We have decided to publish one carefully selected photograph. We will not publish the full set.
That decision is deliberate.
The central issue in this case is not spectacle. It is accountability. The public is entitled to understand, in clear and factual terms, the condition of a man who died while in the custody of the RFMF. Where official narratives are incomplete, inconsistent, or evolving, evidence matters. Sometimes, visual evidence speaks with a clarity that words cannot match.
But publication carries responsibility.
Graphic images of the dead are not neutral artefacts. Detached from context, they can quickly become objects of shock rather than instruments of truth. Repetition and excess risk dulling the very moral force they are meant to convey. They can also inflict further harm on those already grieving.
In this case, the statement of Isabelle Vakarise has weighed heavily on our editorial judgment.
Her words do not treat her father as an exhibit. They restore his humanity. They speak to loss, to dignity, and to a demand for truth. At the same time, her account directs attention to the physical condition of his body, a matter that sits at the heart of the public controversy.
We have therefore taken a measured course.
The image we publish is not the most graphic. It is not selected for shock value. It is selected because it corroborates what has been described, and because it allows readers to assess, for themselves, the seriousness of the issues raised. It is presented with clear warning and with context.

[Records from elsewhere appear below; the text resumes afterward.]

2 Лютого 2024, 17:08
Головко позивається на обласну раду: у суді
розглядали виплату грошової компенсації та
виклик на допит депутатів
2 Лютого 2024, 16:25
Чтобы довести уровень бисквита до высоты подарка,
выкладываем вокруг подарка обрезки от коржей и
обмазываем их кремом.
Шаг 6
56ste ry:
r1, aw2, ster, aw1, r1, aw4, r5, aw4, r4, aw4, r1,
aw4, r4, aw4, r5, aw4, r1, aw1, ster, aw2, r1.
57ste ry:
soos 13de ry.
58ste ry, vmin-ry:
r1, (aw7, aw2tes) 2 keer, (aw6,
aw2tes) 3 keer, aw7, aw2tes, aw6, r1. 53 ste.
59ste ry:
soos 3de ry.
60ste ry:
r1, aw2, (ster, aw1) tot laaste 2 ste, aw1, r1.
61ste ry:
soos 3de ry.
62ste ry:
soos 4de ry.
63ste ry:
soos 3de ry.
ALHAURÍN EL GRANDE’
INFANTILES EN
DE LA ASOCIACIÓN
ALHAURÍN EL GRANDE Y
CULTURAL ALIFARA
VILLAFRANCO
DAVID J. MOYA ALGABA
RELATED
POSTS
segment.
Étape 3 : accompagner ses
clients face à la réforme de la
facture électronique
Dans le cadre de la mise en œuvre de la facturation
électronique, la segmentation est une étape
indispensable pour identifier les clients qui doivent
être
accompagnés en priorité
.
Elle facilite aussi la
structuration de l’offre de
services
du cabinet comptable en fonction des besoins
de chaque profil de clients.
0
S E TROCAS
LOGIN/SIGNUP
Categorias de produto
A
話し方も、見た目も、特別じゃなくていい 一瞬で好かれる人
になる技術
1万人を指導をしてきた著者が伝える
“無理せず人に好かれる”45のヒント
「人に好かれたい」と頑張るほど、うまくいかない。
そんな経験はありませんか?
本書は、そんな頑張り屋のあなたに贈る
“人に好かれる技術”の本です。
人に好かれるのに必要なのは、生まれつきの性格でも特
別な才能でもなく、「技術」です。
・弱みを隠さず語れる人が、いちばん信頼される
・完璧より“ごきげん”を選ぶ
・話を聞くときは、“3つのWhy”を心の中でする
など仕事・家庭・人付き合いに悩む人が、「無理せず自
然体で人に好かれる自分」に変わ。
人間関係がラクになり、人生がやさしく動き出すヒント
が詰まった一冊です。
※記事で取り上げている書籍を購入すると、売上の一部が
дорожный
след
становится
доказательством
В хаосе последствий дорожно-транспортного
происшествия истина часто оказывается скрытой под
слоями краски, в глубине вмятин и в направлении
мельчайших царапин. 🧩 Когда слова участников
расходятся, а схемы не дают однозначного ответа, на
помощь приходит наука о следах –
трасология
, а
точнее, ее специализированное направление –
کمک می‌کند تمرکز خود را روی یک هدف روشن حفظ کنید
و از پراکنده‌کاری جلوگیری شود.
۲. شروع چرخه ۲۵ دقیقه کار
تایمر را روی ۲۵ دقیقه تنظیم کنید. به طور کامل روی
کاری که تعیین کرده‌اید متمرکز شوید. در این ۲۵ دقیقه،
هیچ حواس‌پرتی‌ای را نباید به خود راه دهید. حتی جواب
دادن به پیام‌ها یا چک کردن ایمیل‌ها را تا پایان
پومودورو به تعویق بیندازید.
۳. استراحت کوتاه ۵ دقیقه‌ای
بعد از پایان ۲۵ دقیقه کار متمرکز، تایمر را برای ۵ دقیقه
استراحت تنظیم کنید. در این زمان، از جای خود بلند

We have chosen not to publish the remaining photographs because they do not materially advance public understanding beyond what this single image and the available documentary evidence already establish. To reproduce them would risk crossing the line from documentation into excess.
Fijileaks has always maintained that the power of journalism lies not only in what it reveals, but in how it reveals it.
There are moments when the publication of disturbing material is justified in the public interest. This is one of those moments. But there is also a point at which repetition ceases to inform and begins to diminish both the subject and the audience.
We will not cross that line.
Our task is to present evidence, to amplify the voice of the family, and to hold institutions to account. It is not to sensationalise death.
Readers should approach the published image with care. It exists not to provoke, but to inform.